Ultimately, to recover Alice’s secret walk (and therefore the shared key), Castryck and Decru examined the product of two elliptic curves — Alice’s starting curve and the curve she sent publicly to Bob. That combination produces a kind of surface called an abelian surface. They then used these abelian surfaces, Kani’s theorem (which relates abelian surfaces to elliptic curves), and the extra information Alice gave Bob to uncover each step Alice took.
“It’s almost like a homing signal that lets you lock in on [certain abelian surfaces],” Jao said. “And that signal tells you that this is the way you should go to take the next step to find the correct [secret walk].” Which led them straight to Alice and Bob’s shared key.
“It’s a very unexpected approach, going to more complicated objects to derive results about the simpler object,” Jao said.
“I was very excited to see this technique being used,” said Kristin Lauter, a mathematician and cryptographer at Meta AI Research who not only helped develop isogeny-based cryptography but has also worked on abelian surfaces. “So shame on me for not thinking about it as a way to break [it].”
Castryck and Decru’s attack broke the lowest-security version of the SIDH protocol in 62 minutes and the highest-security level in just under a day. Then, shortly afterward, another expert tweaked the attack so that it took just 10 minutes to break the low-security version and a couple hours to break the high-security one. More general attacks posted in the past few weeks make it unlikely that SIDH can be salvaged.
“It was a special feeling,” Castryck said, albeit a bittersweet one. “We killed one of our favorite systems.”
A Watershed Moment
It’s impossible to guarantee that a system is unconditionally secure. Instead, cryptographers rely on enough time passing and enough people trying to break the problem to feel confident. “That does not mean that you won’t wake up tomorrow and find that somebody has found a new algorithm to do it,” said Jeffrey Hoffstein, a mathematician at Brown University.
Hence why competitions like NIST’s are so important. In the previous round of the NIST competition, Ward Beullens, a cryptographer at IBM, devised an attack that broke a scheme called Rainbow in a weekend. Like Castryck and Decru, he was only able to stage his attack after he viewed the underlying mathematical problem from a different angle. And like the attack on SIDH, this one broke a system that relied on different mathematics than most proposed post-quantum protocols.

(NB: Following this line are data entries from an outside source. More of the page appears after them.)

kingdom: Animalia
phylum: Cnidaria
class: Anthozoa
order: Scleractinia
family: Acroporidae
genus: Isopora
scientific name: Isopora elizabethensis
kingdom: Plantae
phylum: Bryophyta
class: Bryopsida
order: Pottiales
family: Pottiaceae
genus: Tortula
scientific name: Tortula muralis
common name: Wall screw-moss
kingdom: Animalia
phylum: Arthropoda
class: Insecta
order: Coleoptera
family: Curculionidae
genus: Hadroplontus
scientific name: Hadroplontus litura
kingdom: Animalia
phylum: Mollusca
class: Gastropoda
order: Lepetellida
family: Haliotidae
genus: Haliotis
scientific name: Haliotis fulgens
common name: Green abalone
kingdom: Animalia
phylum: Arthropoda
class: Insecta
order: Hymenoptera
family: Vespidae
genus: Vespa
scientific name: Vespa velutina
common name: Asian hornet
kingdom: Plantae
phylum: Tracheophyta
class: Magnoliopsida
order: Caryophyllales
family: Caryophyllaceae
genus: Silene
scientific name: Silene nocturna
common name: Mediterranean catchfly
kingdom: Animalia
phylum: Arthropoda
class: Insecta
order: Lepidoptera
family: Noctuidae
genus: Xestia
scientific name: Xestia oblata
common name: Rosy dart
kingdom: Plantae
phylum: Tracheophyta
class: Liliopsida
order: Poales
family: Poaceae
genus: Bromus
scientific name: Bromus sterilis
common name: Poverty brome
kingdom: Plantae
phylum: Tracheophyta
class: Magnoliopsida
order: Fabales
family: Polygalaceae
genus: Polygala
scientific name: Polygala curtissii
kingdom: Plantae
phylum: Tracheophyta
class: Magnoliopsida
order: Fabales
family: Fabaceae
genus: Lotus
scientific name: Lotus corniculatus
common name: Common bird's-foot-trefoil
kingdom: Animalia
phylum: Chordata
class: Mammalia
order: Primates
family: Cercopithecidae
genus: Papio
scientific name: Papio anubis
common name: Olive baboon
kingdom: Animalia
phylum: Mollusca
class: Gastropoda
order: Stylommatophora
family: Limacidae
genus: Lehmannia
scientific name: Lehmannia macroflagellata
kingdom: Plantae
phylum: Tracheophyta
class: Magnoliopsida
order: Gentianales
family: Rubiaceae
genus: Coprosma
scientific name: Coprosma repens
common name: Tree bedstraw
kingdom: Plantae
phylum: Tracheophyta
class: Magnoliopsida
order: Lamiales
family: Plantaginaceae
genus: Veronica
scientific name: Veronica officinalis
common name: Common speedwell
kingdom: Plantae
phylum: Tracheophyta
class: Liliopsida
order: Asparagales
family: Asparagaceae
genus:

“The recent attacks were a watershed moment,” said Thomas Prest, a cryptographer at the startup PQShield. They highlight how difficult post-quantum cryptography is, and how much analysis might be needed to study the security of various systems. “A mathematical object may have no obvious structure in one perspective, and have an exploitable structure in another,” he said. “The hard part is to identify the right new perspective.”